*** Opening of Passage for review ***

Coach WHO?

10:06 PM 0 Comments A+ a-

Okay, I'm a little cranky so this needs to be taken with a grain of salt. Kitty and I went to the Exploratorium which is where many school librarians present their "best practices" in some form. We went into this room and first noticed that there were AMAZING free munchies in the center of the room, so - forget about the posterboard displays - we chowed down on some really nice lemonade and super chocolate brownies. Sated for a while, we then milled around to take a gander at people's work. Unfortunately, I'm shallow enough that I was distracted by what some of the people were wearing, so I kept glancing around and not paying attention. I mean, fanny packs??? A fanny pack wouldn't look great on Nicole Ritchie, so say nothing of someone less anorexic. And what is with flood pants? With knee socks?? And really unattractive clogs?? And, brace yourself, I actually saw someone in PEDAL PUSHERS. They were denim. Worn with knee socks. I've seen more attractive lederhosen on 80-year-old Bavarians. I think someone should let librarians not under 19 wear pedal pushers. No librarian is under 19.

We finished a little early because there's not much to see that is all that earth-shaking, so we decided to get a nice lunch at a local restaurant which revivified us. BECAUSE WE WERE GOING TO SEE LEVAR BURTON!! Yes! We got a seat on the floor in the ballroom (they ran out of chairs so we sat down on the floor) and listened to the chair of every forsaken committee in the ALA (and the Lt. Governor's secretary's hair dresser, or some similar weird permutation) and then they started the big build-up. "It is my extreme pleasure to introduce someone well-known to all of use as the coach (LeVar coaches people?) who locked out his basketball team out when their grades fell (whaaaa???). The man who Samuel L. Jackson is playing in a wonderful recent motion picture (LeVar is playing Samuel Jackson, huhhhh?) - COACH CARTER!!!!" What the f***?! Where the h*&% is LeVar Burton??!!!

Turns out Mr. Jordy "Precious" LaForge felt that his butt was more valuable "directing" a project and cancelled, so Coach Carter (who I'm sure is a very nice person) is high fiving and whistling (he actually had a whistle) down the center aisle. Puhleeze. I stalked out with Kitty behind me going "I want to see if he looks like Samuel Jackson!" (Conclusion, Coach Carter was better looking than Samuel, who is certainly a fine looking man.)

So we went to stake out our spot in front of the exhibit hall. It was 4 pm and the hall didn't open until 5:30 pm so we were the first ones there. YESSS!!! We asked the security guard guarding the opening where was the spot we should be and sat where she indicated. We got our our exhibit hall maps and began checking the material to figure out where we should go first. Answer: Greenwood Press's booth. Why? JANE AUSTEN BOBBLEHEAD DOLLS!!!!!

*** Close of Passage for review ***
*** Opening of Data shown ***

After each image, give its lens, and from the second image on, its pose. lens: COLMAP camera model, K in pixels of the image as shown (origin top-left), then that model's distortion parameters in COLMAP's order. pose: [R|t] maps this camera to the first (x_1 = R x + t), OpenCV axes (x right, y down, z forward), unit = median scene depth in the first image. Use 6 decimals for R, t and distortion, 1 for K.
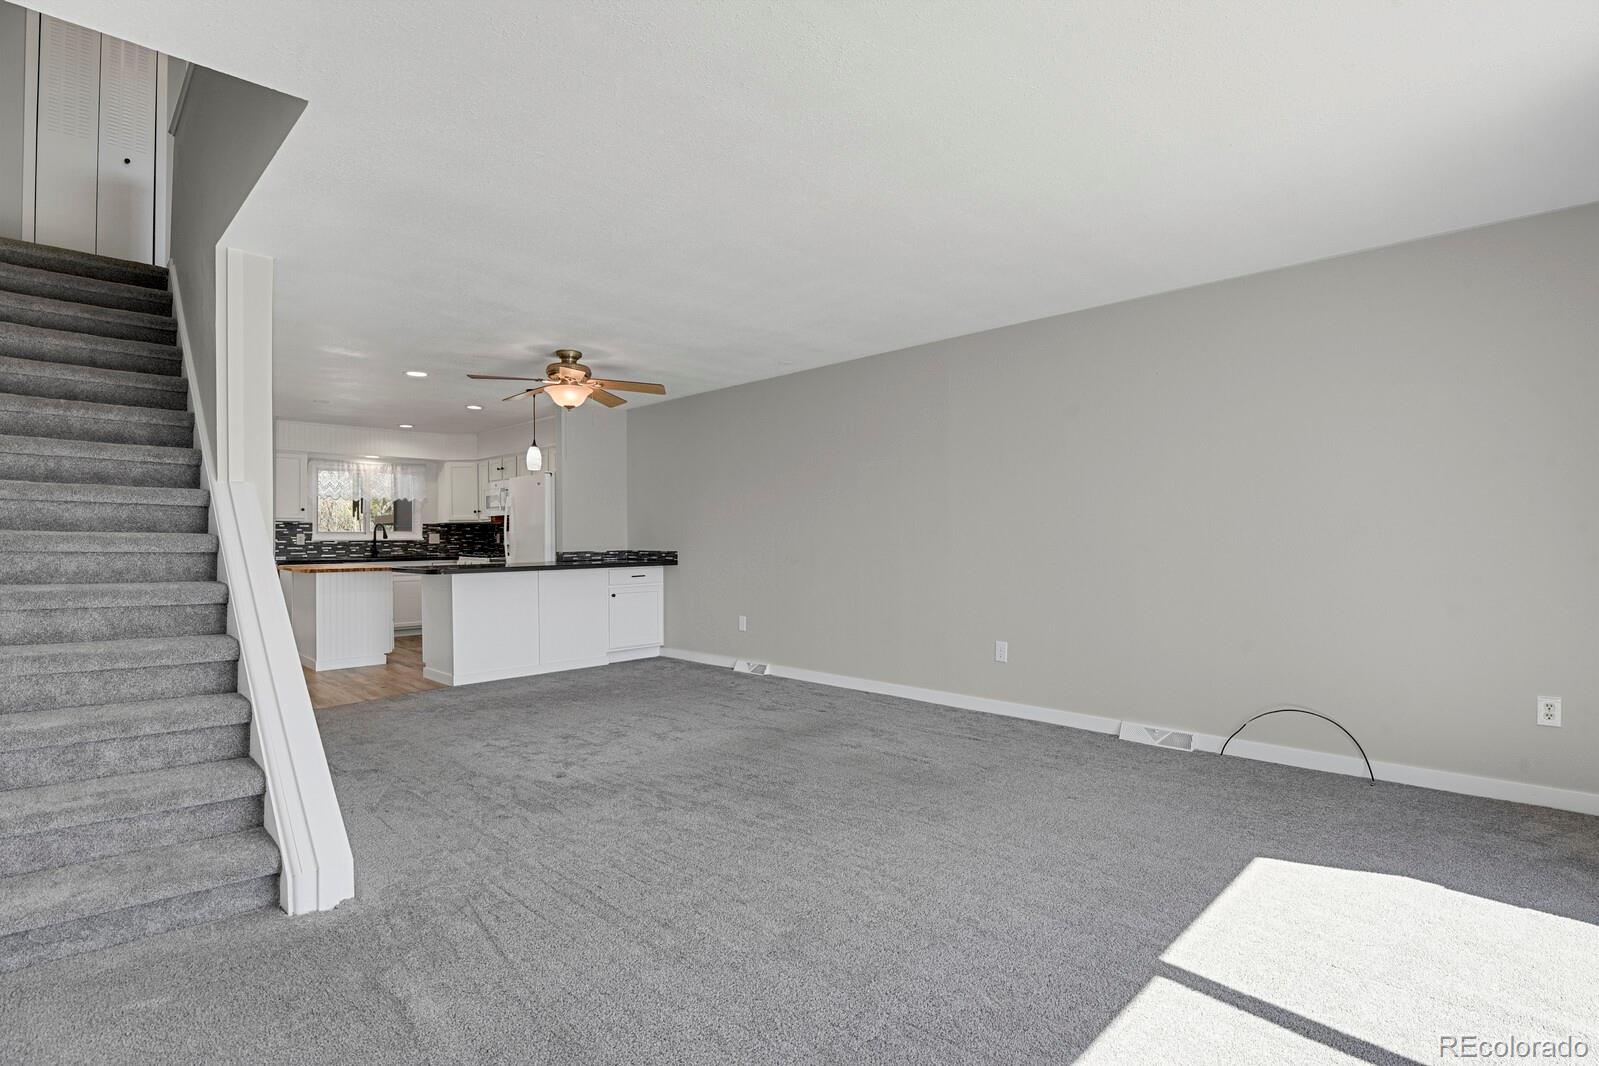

*** Close of Data shown ***

▸ **Action item**
Revise the blog post from "Turns out Mr." down to "fine looking man.)", changing "aisle" to "hallway". The listing that comes after the blog post is separate material and has no connection to it.

▸ **Response**
Turns out Mr. Jordy "Precious" LaForge felt that his butt was more valuable "directing" a project and cancelled, so Coach Carter (who I'm sure is a very nice person) is high fiving and whistling (he actually had a whistle) down the center hallway. Puhleeze. I stalked out with Kitty behind me going "I want to see if he looks like Samuel Jackson!" (Conclusion, Coach Carter was better looking than Samuel, who is certainly a fine looking man.)